# Exercise:
Reproduce every one of the following rows word for word.

________

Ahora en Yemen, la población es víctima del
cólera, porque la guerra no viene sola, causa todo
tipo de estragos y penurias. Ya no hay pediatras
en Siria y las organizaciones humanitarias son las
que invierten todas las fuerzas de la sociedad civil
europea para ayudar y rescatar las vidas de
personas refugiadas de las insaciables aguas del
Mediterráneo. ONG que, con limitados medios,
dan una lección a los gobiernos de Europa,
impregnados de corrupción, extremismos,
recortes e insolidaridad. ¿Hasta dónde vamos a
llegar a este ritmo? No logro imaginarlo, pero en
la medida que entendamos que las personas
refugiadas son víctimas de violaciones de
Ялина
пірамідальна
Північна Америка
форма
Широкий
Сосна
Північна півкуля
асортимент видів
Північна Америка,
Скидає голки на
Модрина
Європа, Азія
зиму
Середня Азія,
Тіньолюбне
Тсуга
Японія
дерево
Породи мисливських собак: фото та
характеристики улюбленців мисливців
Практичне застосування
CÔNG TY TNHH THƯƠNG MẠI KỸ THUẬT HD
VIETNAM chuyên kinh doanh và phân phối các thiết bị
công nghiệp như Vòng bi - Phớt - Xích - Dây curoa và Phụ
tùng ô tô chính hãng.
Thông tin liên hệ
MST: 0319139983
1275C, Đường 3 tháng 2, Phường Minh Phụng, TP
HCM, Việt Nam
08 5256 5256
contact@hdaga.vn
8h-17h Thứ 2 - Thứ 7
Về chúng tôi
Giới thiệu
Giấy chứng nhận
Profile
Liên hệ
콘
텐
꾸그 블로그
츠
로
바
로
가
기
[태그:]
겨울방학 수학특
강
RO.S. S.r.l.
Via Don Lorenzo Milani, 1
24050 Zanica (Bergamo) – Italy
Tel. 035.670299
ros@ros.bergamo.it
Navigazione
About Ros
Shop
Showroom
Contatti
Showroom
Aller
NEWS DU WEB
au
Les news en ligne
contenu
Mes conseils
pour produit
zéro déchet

________

# Answer:
Ahora en Yemen, la población es víctima del
cólera, porque la guerra no viene sola, causa todo
tipo de estragos y penurias. Ya no hay pediatras
en Siria y las organizaciones humanitarias son las
que invierten todas las fuerzas de la sociedad civil
europea para ayudar y rescatar las vidas de
personas refugiadas de las insaciables aguas del
Mediterráneo. ONG que, con limitados medios,
dan una lección a los gobiernos de Europa,
impregnados de corrupción, extremismos,
recortes e insolidaridad. ¿Hasta dónde vamos a
llegar a este ritmo? No logro imaginarlo, pero en
la medida que entendamos que las personas
refugiadas son víctimas de violaciones de
Ялина
пірамідальна
Північна Америка
форма
Широкий
Сосна
Північна півкуля
асортимент видів
Північна Америка,
Скидає голки на
Модрина
Європа, Азія
зиму
Середня Азія,
Тіньолюбне
Тсуга
Японія
дерево
Породи мисливських собак: фото та
характеристики улюбленців мисливців
Практичне застосування
CÔNG TY TNHH THƯƠNG MẠI KỸ THUẬT HD
VIETNAM chuyên kinh doanh và phân phối các thiết bị
công nghiệp như Vòng bi - Phớt - Xích - Dây curoa và Phụ
tùng ô tô chính hãng.
Thông tin liên hệ
MST: 0319139983
1275C, Đường 3 tháng 2, Phường Minh Phụng, TP
HCM, Việt Nam
08 5256 5256
contact@hdaga.vn
8h-17h Thứ 2 - Thứ 7
Về chúng tôi
Giới thiệu
Giấy chứng nhận
Profile
Liên hệ
콘
텐
꾸그 블로그
츠
로
바
로
가
기
[태그:]
겨울방학 수학특
강
RO.S. S.r.l.
Via Don Lorenzo Milani, 1
24050 Zanica (Bergamo) – Italy
Tel. 035.670299
ros@ros.bergamo.it
Navigazione
About Ros
Shop
Showroom
Contatti
Showroom
Aller
NEWS DU WEB
au
Les news en ligne
contenu
Mes conseils
pour produit
zéro déchet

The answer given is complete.